- What the exercise asks: Where the records below begin, start copying, and stop after the line that contains "пляж — все, что"; reproduce every line exactly but omit pictures.

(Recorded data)
- Opening Delimiter -

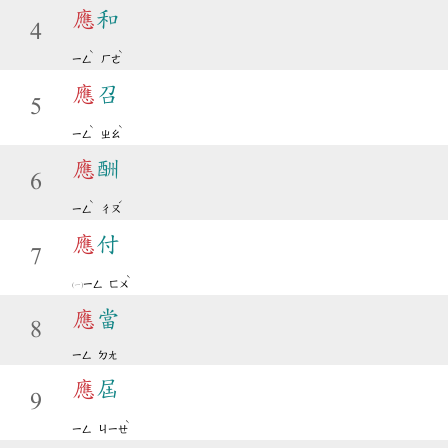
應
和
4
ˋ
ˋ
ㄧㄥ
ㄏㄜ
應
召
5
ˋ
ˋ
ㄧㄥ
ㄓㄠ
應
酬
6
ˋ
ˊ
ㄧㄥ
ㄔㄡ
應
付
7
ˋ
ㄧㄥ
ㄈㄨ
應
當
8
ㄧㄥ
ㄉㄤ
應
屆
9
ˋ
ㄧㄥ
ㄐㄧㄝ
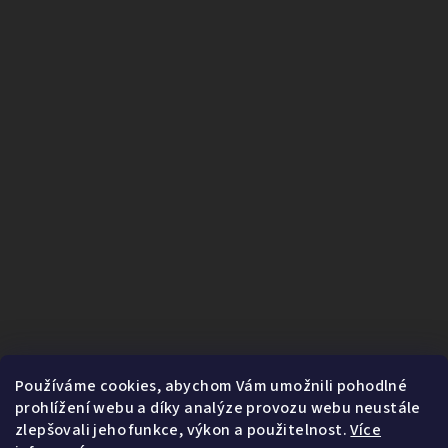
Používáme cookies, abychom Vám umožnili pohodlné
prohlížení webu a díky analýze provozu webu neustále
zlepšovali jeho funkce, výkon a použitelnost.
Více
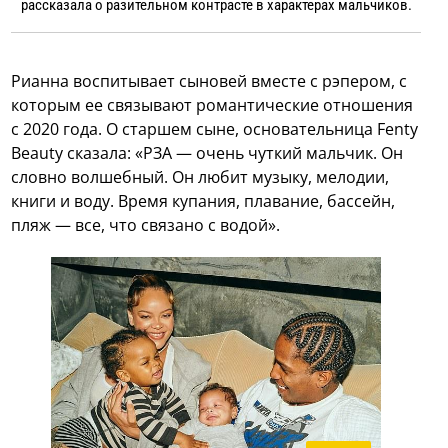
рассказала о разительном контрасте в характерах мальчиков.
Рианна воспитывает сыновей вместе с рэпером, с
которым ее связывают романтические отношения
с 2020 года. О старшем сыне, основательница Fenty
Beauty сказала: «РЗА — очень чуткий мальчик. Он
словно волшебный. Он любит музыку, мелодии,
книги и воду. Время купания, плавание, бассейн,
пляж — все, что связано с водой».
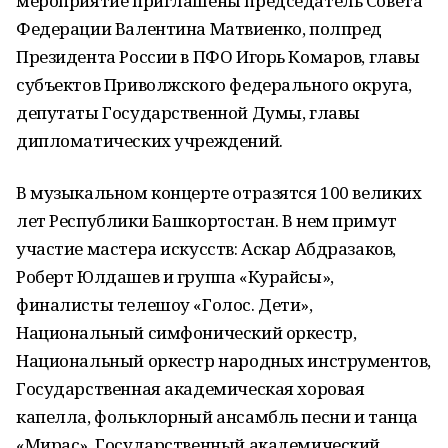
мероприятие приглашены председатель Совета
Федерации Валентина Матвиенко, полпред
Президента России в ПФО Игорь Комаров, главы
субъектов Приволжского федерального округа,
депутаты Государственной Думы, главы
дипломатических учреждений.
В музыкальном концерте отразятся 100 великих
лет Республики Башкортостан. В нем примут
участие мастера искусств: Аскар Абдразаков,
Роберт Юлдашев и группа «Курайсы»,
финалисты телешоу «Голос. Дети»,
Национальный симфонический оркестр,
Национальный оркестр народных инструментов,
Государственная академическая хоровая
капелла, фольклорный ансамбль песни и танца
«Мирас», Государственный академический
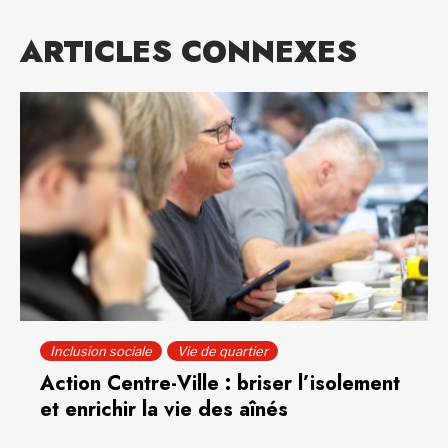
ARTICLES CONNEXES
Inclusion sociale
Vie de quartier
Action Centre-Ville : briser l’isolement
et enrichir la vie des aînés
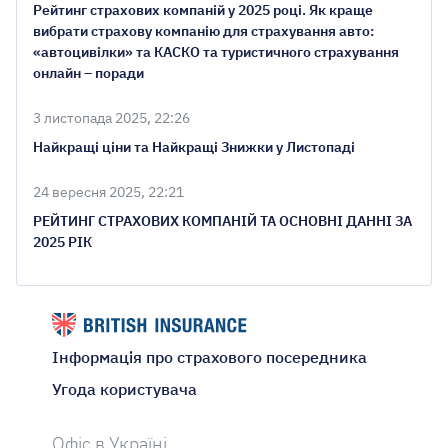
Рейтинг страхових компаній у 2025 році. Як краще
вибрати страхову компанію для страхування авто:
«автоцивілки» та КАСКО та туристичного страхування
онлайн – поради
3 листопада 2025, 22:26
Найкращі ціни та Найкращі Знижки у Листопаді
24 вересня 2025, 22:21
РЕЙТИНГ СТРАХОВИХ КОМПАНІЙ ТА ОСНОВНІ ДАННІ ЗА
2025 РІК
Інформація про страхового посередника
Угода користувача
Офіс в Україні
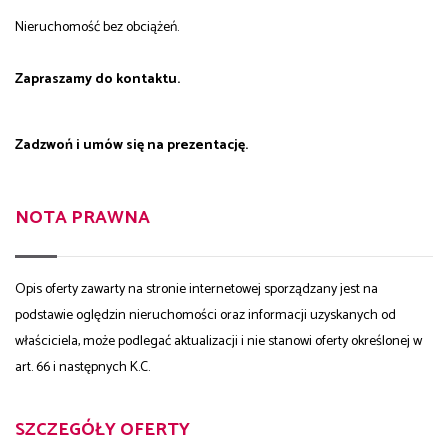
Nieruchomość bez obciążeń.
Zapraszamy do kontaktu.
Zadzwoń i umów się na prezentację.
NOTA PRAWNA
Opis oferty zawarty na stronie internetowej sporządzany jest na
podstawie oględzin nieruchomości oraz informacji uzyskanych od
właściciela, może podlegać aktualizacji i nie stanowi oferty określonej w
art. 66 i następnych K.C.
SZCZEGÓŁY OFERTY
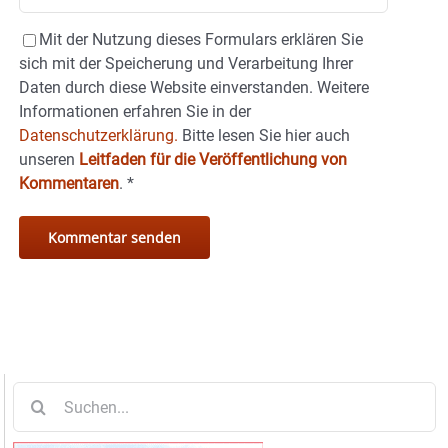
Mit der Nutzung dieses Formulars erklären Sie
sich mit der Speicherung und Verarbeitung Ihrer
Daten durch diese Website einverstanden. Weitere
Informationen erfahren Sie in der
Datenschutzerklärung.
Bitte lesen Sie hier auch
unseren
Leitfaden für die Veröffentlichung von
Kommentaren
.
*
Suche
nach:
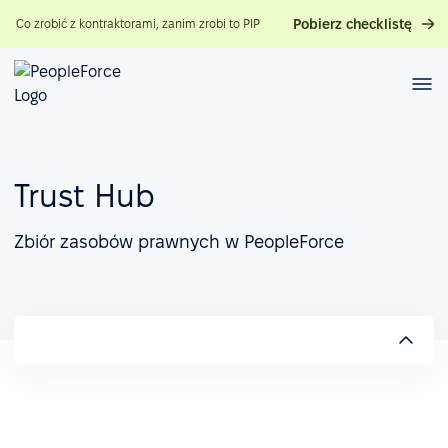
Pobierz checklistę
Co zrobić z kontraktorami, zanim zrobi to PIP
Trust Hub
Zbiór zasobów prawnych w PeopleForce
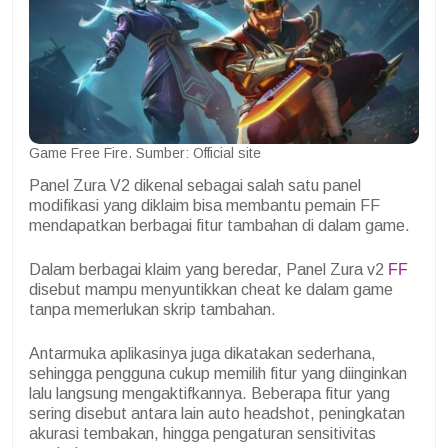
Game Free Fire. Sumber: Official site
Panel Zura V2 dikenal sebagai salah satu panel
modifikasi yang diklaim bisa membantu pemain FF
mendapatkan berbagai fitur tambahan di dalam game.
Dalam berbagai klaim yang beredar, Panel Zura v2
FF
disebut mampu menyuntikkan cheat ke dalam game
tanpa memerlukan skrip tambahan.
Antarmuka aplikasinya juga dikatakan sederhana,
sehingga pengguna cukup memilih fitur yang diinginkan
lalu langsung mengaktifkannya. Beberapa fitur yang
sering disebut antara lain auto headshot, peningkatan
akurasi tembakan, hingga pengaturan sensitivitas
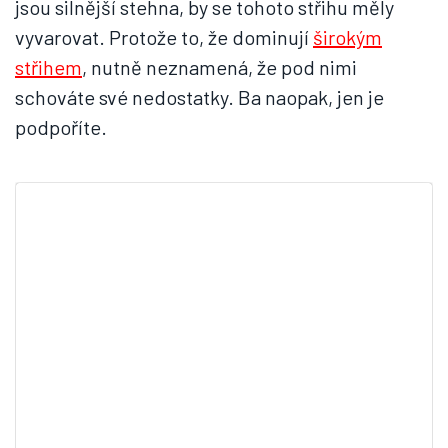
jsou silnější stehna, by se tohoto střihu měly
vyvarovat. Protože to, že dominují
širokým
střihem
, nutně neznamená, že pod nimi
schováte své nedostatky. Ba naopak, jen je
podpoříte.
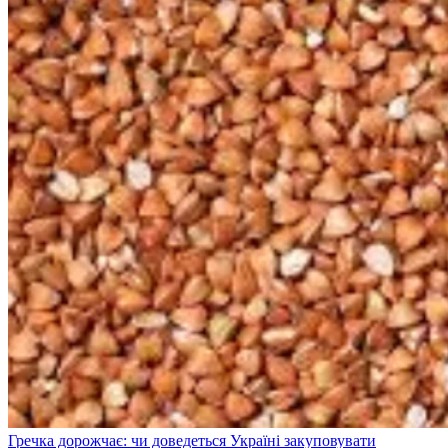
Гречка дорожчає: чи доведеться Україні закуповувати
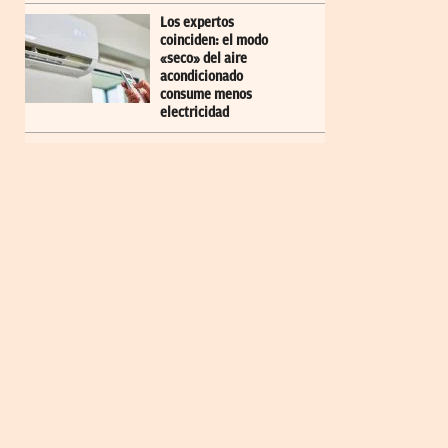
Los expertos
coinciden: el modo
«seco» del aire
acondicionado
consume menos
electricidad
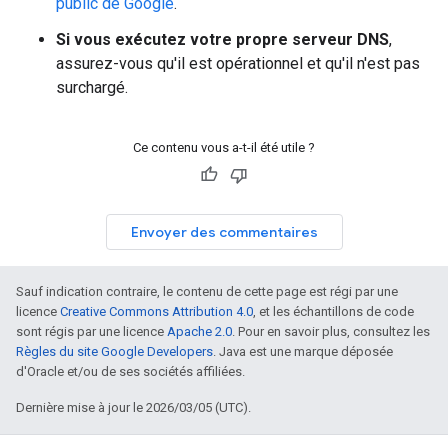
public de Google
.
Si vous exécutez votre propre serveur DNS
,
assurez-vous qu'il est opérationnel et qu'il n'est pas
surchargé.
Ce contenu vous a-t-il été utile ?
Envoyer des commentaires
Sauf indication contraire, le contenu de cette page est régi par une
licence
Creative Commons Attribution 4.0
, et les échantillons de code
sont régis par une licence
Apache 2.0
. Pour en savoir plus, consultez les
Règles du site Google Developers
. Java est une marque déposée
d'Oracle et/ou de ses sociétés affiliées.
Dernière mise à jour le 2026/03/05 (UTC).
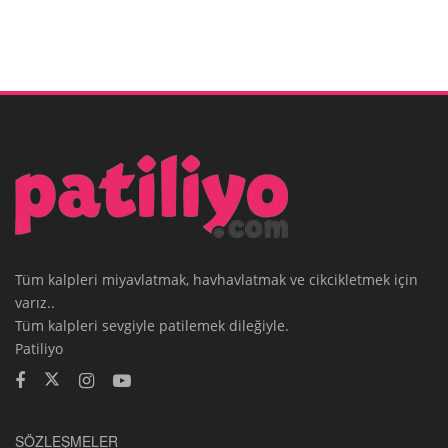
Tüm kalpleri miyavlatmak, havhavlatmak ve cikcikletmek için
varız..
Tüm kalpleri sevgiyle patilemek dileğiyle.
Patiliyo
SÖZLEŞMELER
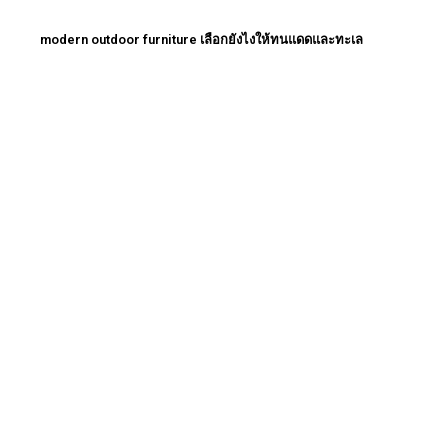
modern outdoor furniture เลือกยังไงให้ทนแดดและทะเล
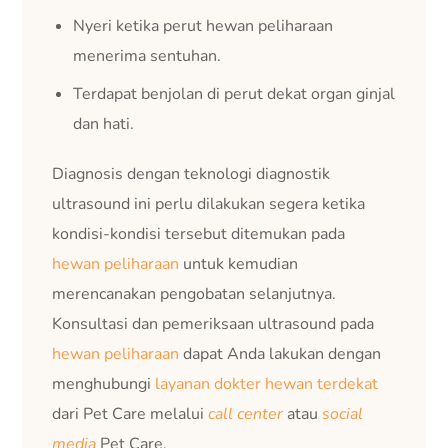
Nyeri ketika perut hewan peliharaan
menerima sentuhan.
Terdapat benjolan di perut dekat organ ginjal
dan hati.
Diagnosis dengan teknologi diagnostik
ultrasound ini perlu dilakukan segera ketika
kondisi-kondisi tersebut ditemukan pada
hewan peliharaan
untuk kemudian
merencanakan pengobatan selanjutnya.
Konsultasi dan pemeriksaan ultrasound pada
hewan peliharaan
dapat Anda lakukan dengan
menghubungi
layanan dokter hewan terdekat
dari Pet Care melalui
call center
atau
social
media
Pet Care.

- Closing Delimiter -

- Written solution:
應
和
4
ˋ
ˋ
ㄧㄥ
ㄏㄜ
應
召
5
ˋ
ˋ
ㄧㄥ
ㄓㄠ
應
酬
6
ˋ
ˊ
ㄧㄥ
ㄔㄡ
應
付
7
ˋ
ㄧㄥ
ㄈㄨ
應
當
8
ㄧㄥ
ㄉㄤ
應
屆
9
ˋ
ㄧㄥ
ㄐㄧㄝ
Používáme cookies, abychom Vám umožnili pohodlné
prohlížení webu a díky analýze provozu webu neustále
zlepšovali jeho funkce, výkon a použitelnost.
Více
рассказала о разительном контрасте в характерах мальчиков.
Рианна воспитывает сыновей вместе с рэпером, с
которым ее связывают романтические отношения
с 2020 года. О старшем сыне, основательница Fenty
Beauty сказала: «РЗА — очень чуткий мальчик. Он
словно волшебный. Он любит музыку, мелодии,
книги и воду. Время купания, плавание, бассейн,
пляж — все, что связано с водой».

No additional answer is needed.